In his state of the state message he is scheduled to deliver later on Jan. 14, Murphy will say he is establishing an Office of Health Care Accountability and Transparency in the Governor’s Office “to work across state agencies and lead critical efforts to reduce consumer health care costs, make insurance more affordable, and improve price transparency,” according to an excerpt of the text provided to NJBIZ.
The governor will also direct the Department of Banking and Insurance to work with the new agency to monitor health care costs paid by residents.
“Armed with this data, we will make smart decisions to limit cost increases and set new standards for quality and transparency,” the text reads.
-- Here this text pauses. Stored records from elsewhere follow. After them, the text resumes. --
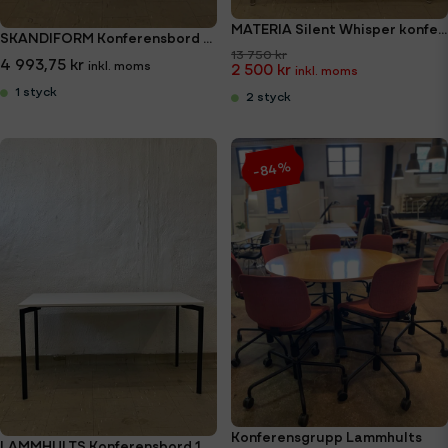
MATERIA Silent Whisper konferensbord 120x120cm
SKANDIFORM Konferensbord 160x80cm
13 750 kr
4 993,75 kr
2 500 kr
1 styck
2 styck
-84%
Konferensgrupp Lammhults
LAMMHULTS Konferensbord 140x71cm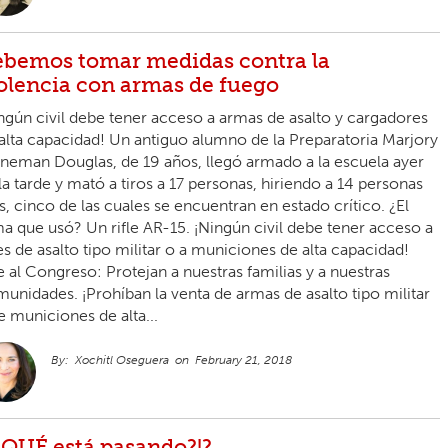
bemos tomar medidas contra la
olencia con armas de fuego
ngún civil debe tener acceso a armas de asalto y cargadores
alta capacidad! Un antiguo alumno de la Preparatoria Marjory
neman Douglas, de 19 años, llegó armado a la escuela ayer
la tarde y mató a tiros a 17 personas, hiriendo a 14 personas
, cinco de las cuales se encuentran en estado crítico. ¿El
a que usó? Un rifle AR-15. ¡Ningún civil debe tener acceso a
les de asalto tipo militar o a municiones de alta capacidad!
e al Congreso: Protejan a nuestras familias y a nuestras
unidades. ¡Prohíban la venta de armas de asalto tipo militar
e municiones de alta...
Xochitl Oseguera
February 21, 2018
¿QUÉ está pasando?!?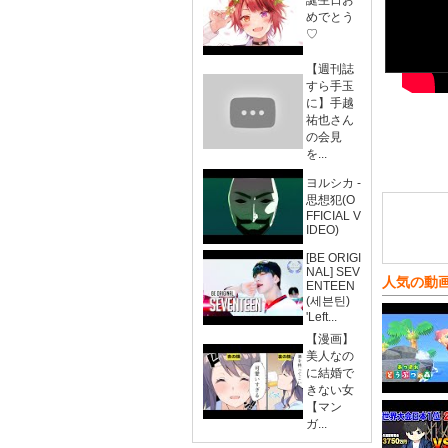
誕生日お
めでとう
♡
【週刊誌
すら手玉
に】手越
祐也さん
の会見
を...
ヨルシカ -
思想犯(O
FFICIAL V
IDEO)
[BE ORIGI
NAL] SEV
人気の動
ENTEEN
(세븐틴)
'Left...
【漫画】
美人なの
に結婚で
きない女
【マン
ガ...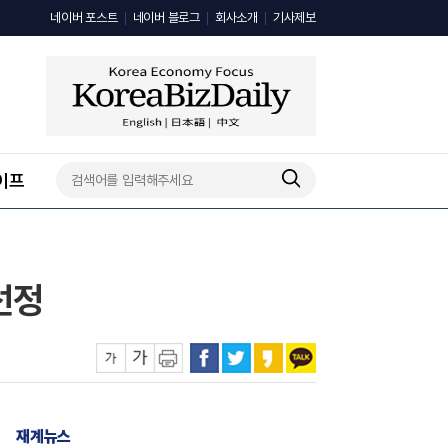
네이버 포스트
네이버 블로그
회사소개
기사제보
이프
선정
재계뉴스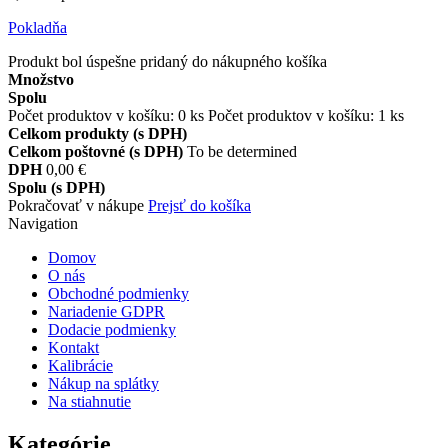
Pokladňa
Produkt bol úspešne pridaný do nákupného košíka
Množstvo
Spolu
Počet produktov v košíku:
0
ks
Počet produktov v košíku: 1 ks
Celkom produkty (s DPH)
Celkom poštovné (s DPH)
To be determined
DPH
0,00 €
Spolu (s DPH)
Pokračovať v nákupe
Prejsť do košíka
Navigation
Domov
O nás
Obchodné podmienky
Nariadenie GDPR
Dodacie podmienky
Kontakt
Kalibrácie
Nákup na splátky
Na stiahnutie
Kategórie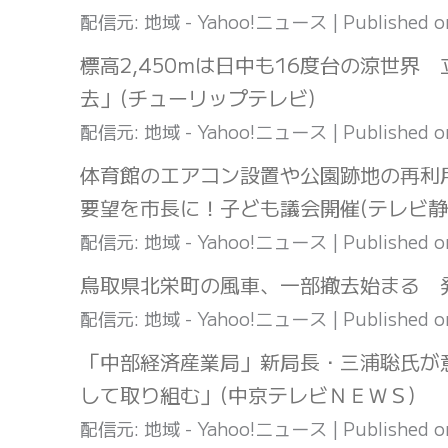
配信元: 地域 - Yahoo!ニュース
Published 
標高2,450mは日中も16度台の涼世
去」(チューリップテレビ)
配信元: 地域 - Yahoo!ニュース
Published 
体育館のエアコン設置や公園跡地の再利
要望を市長に！子ども議会開催(テレビ静岡
配信元: 地域 - Yahoo!ニュース
Published 
鳥取県北栄町の風車、一部撤去始まる 発
配信元: 地域 - Yahoo!ニュース
Published 
「中部経済産業局」新局長・三浦聡氏が
して取り組む」(中京テレビＮＥＷＳ)
配信元: 地域 - Yahoo!ニュース
Published 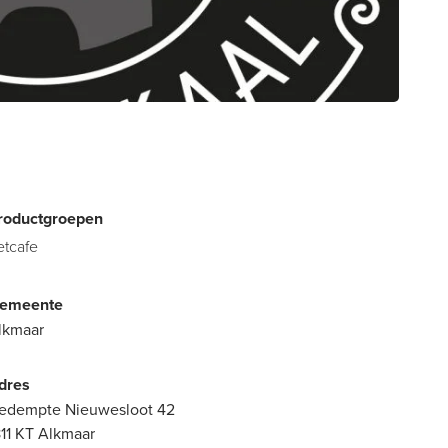
roductgroepen
etcafe
emeente
lkmaar
dres
edempte Nieuwesloot 42
811 KT Alkmaar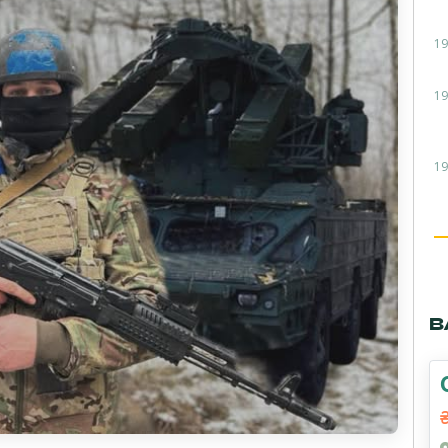
19
19
19
В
Cathy Bennett, president and CEO of the New Jersey Hospital Association said in a statement that members of the organization share the goal of making health care more affordable. “We are very interested to learn more about the governor’s proposal and be part of a constructive dialogue,” Bennett said. “Transparency is a key part of affordability, and that is a conversation that also must include insurance companies, pharma, tech companies, employers, community groups and others.”
Murphy and the Legislature have taken several steps toward providing health insurance to state residents outside of employer plans. The most prominent move was to establish a state-based insurance exchange that will begin operating independently of the federal program in 2021.
This article was updated at 4:45 p.m. EST on Jan. 14, 2020 to include a statement from NJHA President and CEO Cathy Bennett.